I judge a red wine to be good or not based on the following two criteria.

If it has a sharp, sour sting it is probably a young and cheap wine and I won't like it.
If it is smooth (no acidic tang) and has a variety of flavours at various levels, I like it more.

That's it.
 
Last edited by a moderator:
Having been a member of a wine club for 40+ years, I agree with some of his findings. However, our panel of 18 tasters generally agrees on what is a good wine and what is plonk

Most of us, surprisingly, dislike whisky whereas there is also a large following of people who can discern the delicate flavours of different whiskies.

To get back to wine, there are more and more reasonably prices excellent wines available today than ever before. Ultra have their "Secret Cellar" range and Checkers have "Wines of the world". Bargains in both stores
 
Well I'm a coke connoisseur for sure.
Zero & light = plonk
 
Strange that the article excludes the wine guilds (and its masters). I guess the experts in mention did not do the examination (or in part guild members).
 
I judge a red wine to be good or not based on the following two criteria.

If it has a sharp, sour sting it is probably a young and cheap wine and I won't like it.
If it is smooth (no tang) and has a variety of flavours at various levels, I like it more.

That's it.

I judge a wine to be good or not based on the following two criteria.

If it tastes completely crap and is completely unpalatable I won't like it.
If it tastes unpleasant but drinkable I still won't like it.
"If it is smooth (no tang) and has a variety of flavours at various levels" then hell has officially frozen over. :p

*puts on flamesuit*
 
plenty wrong

Tastes ok and if it was decanted into a bottle with a R150 label and offered to the "experts" it could easily score 10/10.

Reminds me of a steak house (I think) in Strand Street about 15 years ago which was decanting happy box into upmarket bottles and selling it that way. None of the customers had the faintest idea until an ex-employee with a grudge spilled the beans.
 
Tastes ok and if it was decanted into a bottle with a R150 label and offered to the "experts" it could easily score 10/10.
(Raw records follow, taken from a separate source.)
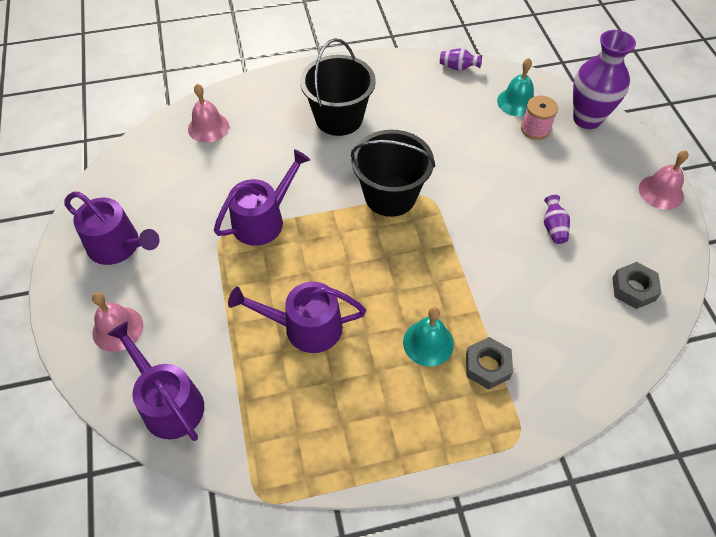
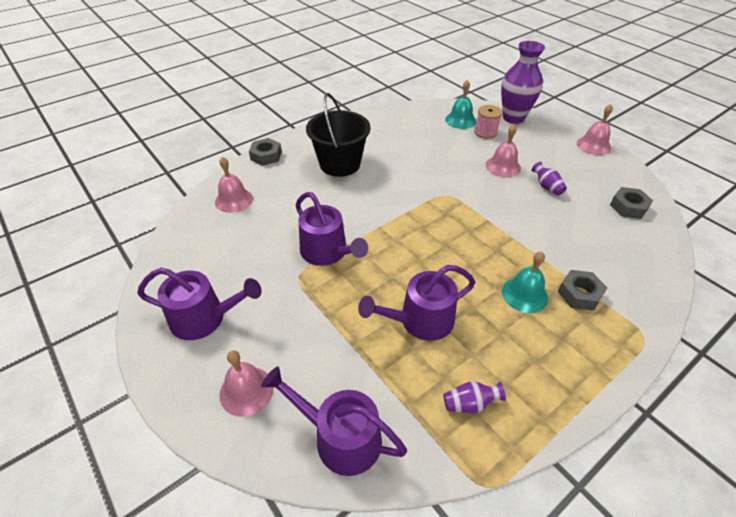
camera: 25 degrees left, 10 degrees down
purple watering can [214,149,310,246] -> purple watering can turned 120 degrees clockwise [296,192,368,266]
black bucket [351,130,435,217] -> none
purple vase [440,48,482,71] -> purple vase moved to [443,381,506,413]
none -> grey nut [249,138,282,166]
none -> pink bell [486,124,521,177]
Reminds me of a steak house (I think) in Strand Street about 15 years ago which was decanting happy box into upmarket bottles and selling it that way. None of the customers had the faintest idea until an ex-employee with a grudge spilled the beans.

House wine by the glass maybe or are you suggesting they resealed bottles?
 
House wine by the glass maybe or are you suggesting they resealed bottles?

I can't remember the exact details but it was in the public eye for a few days and possibly even sold a few extra papers but, like all other scandals, it went away when something more juicy came along.
 
I think anyone who has tried any blind tasting knows how true this is.

I've only really been accurate with identifying the region, varietal, oaking and vintage of one once or twice. As much as we try not to be influenced by the label, who isn't going to look at a Sadie Columella and give it 90%.

That having been said, I still enjoy wine tasting, and enjoy buying fine wine. I definitely am influenced by a number of factors (other than taste, colour, nose) when I enjoy a wine, including the company I'm with, the weather, the food I'm eating (if any), how many wines I've tasted before, my pyschology (how I'm feeling) and whether or not I've been to the wine estate before.

Definitely not an accurate science, but a lot of fun, nevertheless, and generally I think that consensus between wine taster will distinguish identify the best wines.